The project, part of the Indiana Housing and Community Development Authority’s Moving Forward program, is reported to be the state’s first energy-efficient affordable housing and transportation project.
Each of six Moving Forward projects, including ones planned for for Indianapolis, Bloomington, Lafayette and East Chicago, will have different developers.
“About 10 years ago when I first became mayor, this particular plot of land was nothing to be proud of,” said Fort Wayne Mayor Tom Henry.
“We had an exceptionally poor image of the city of the Fort Wayne right where we’re standing. And we knew we could do better. So we immediately went to work and put together the team to demolish and get rid of this entire area, which was once known as McMillen Apartments.”
Henry said the scholar house will be a vital component for south Fort Wayne, providing people a helping hand up as they strive to create opportunities for themselves and their children.
The city donated the site’s 28 acres.
“Joshua’s Hand has committed itself to the social side of economic development because no economy can grow without growing people,” Walker said in a statement. “No matter how much money is spent, they’re the most important part of this.”

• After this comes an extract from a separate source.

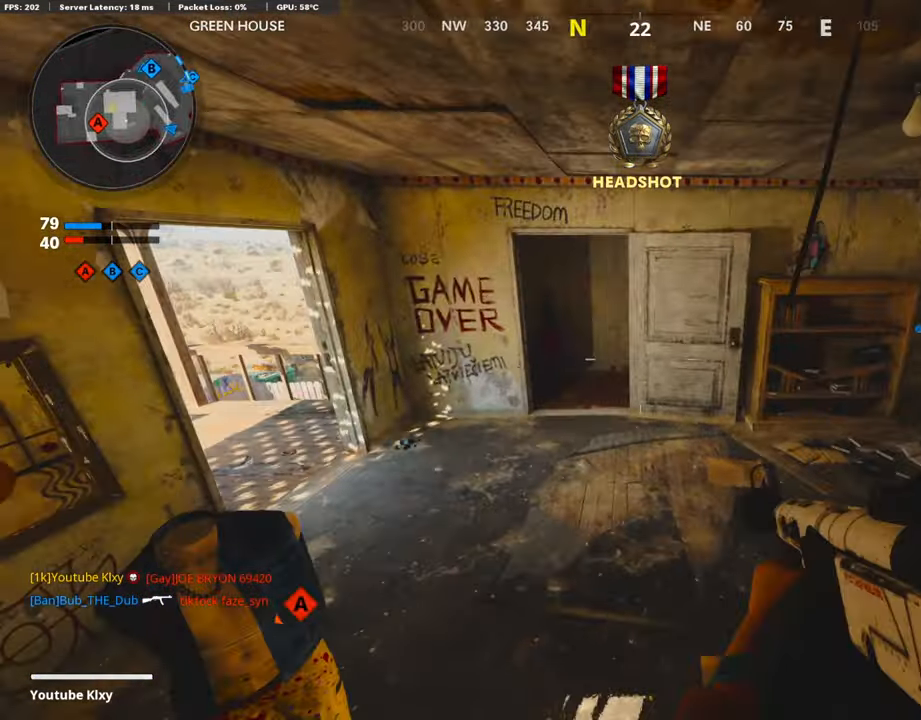
{"buttons": [], "left_stick": "down-left", "right_stick": "right", "events": [[168, "left_stick", "up-left"], [420, "left_stick", "down-left"], [420, "right_stick", "right"]]}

The project will be built in four phases. The first stage, the scholar house, has 44 two- and three-bedroom apartment units incorporating 500 kw. of solar and battery storage, to achieve net-zero energy usage. Residents will be able to participate in an electric car sharing program. Accommodation will be for single-parent residents enrolled at local universities.
The project’s second phase will incorporate commercial retail space and a training center with a business incubator, grocery store and a health center.
There will be lease-to-own townhomes and market-rate houses in the later phases, with plans for public pocket parks and community gardens.
The project is funded by public and private funds including the city of Fort Wayne, low-income housing tax credits, HOME funds, Fort Wayne’s Legacy Fund and a $2.5 million Regional Cities Initiative funding grant from the Northeast Indiana Regional Development Authority.
Phase one is expected to be complete by summer 2018.